==== Data supplied ====

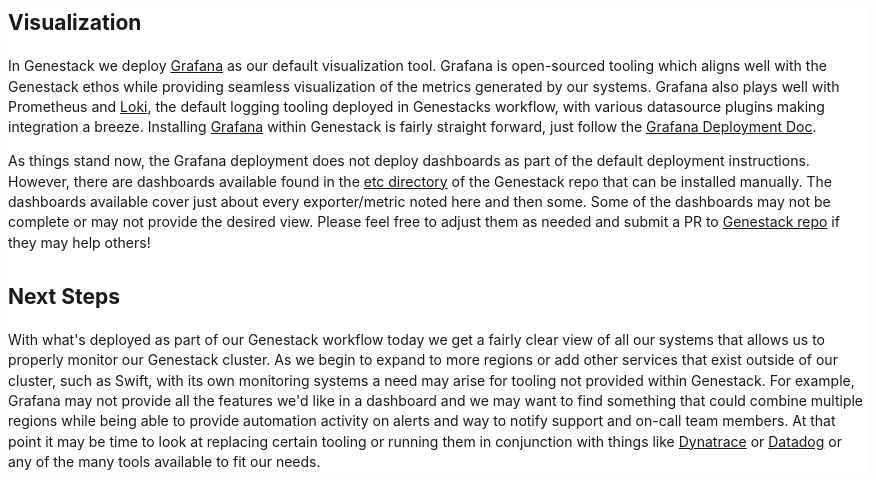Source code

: 
## Visualization

In Genestack we deploy [Grafana](https://grafana.com/) as our default visualization tool. Grafana is open-sourced tooling which aligns well with the Genestack ethos while providing seamless visualization of the metrics generated by our systems.
Grafana also plays well with Prometheus and [Loki](infrastructure-loki.md), the default logging tooling deployed in Genestacks workflow, with various datasource plugins making integration a breeze.
Installing [Grafana](grafana.md) within Genestack is fairly straight forward, just follow the [Grafana Deployment Doc](grafana.md).

As things stand now, the Grafana deployment does not deploy dashboards as part of the default deployment instructions. However, there are dashboards available found in the [etc directory](https://github.com/rackerlabs/genestack/tree/main/etc/grafana-dashboards) of the Genestack repo that can be installed manually.
The dashboards available cover just about every exporter/metric noted here and then some. Some of the dashboards may not be complete or may not provide the desired view. Please feel free to adjust them as needed and submit a PR to [Genestack repo](https://github.com/rackerlabs/genestack) if they may help others!


## Next Steps

With what's deployed as part of our Genestack workflow today we get a fairly clear view of all our systems that allows us to properly monitor our Genestack cluster.
As we begin to expand to more regions or add other services that exist outside of our cluster, such as Swift, with its own monitoring systems a need may arise for tooling not provided within Genestack.
For example, Grafana may not provide all the features we'd like in a dashboard and we may want to find something that could combine multiple regions while being able to provide automation activity on alerts and way to notify support and on-call team members.
At that point it may be time to look at replacing certain tooling or running them in conjunction with things like [Dynatrace](https://www.dynatrace.com/) or [Datadog](https://www.datadoghq.com/) or any of the many tools available to fit our needs.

====

» **Task objective**
Beginning at the line above with "As we begin" and finishing at the line with "For example, Grafana", return each line exactly and return nothing else.

» **Exercise output**
As we begin to expand to more regions or add other services that exist outside of our cluster, such as Swift, with its own monitoring systems a need may arise for tooling not provided within Genestack.
For example, Grafana may not provide all the features we'd like in a dashboard and we may want to find something that could combine multiple regions while being able to provide automation activity on alerts and way to notify support and on-call team members.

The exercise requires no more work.